Here’s to Your Health
I don’t have any bright ideas on the best approach to solving difficult questions like who gets the next liver or whose cardiac bypass surgery should be performed first. These are tough decisions that need to be made carefully and thoughtfully. But one thing is certain, trusting the state to do the right thing is absolutely the wrong way to go.
Instead of worrying about out how to ration expensive treatments, however, people’s time would be better spent figuring out how to take responsibility for themselves and live in healthier ways, thus making it less likely that they will ever need these costly and scarce procedures. The current system doesn’t encourage people to do that, nor will any other system where health care is seen as a right and individuals feel entitled to live in any way they wish under the assumption that someone else will repair the damage whenever the consumer decides the time is right. A system dedicated to repairing sick bodies instead of maintaining healthy ones is not only expensive, but is unsustainable. The virtually unlimited “need” it creates for services will always outstrip the supply of healers, hospital beds, and available treatments.

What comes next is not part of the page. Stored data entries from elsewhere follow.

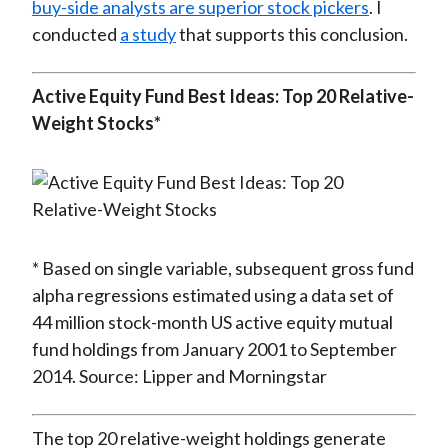
buy-side analysts are superior stock pickers
. I
conducted
a study
that supports this conclusion.
Active Equity Fund Best Ideas: Top 20 Relative-
Weight Stocks*
* Based on single variable, subsequent gross fund
alpha regressions estimated using a data set of
44 million stock-month US active equity mutual
fund holdings from January 2001 to September
2014. Source: Lipper and Morningstar
The top 20 relative-weight holdings generate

People are reluctant to think and act for themselves. Just like the banking and auto execs and stockholders, the average american is looking to the government to bail them out. No one seems to want to make changes in their life and avoid doing the things that make them ill. Instead, people hope that letting politicians tinker with the way health care is funded and provided in the united states will provide them with better medical care for less money. This is unrealistic. Disappointment, continuing ill health, and an ever more obnoxious and controlling bureaucracy is what they will get instead.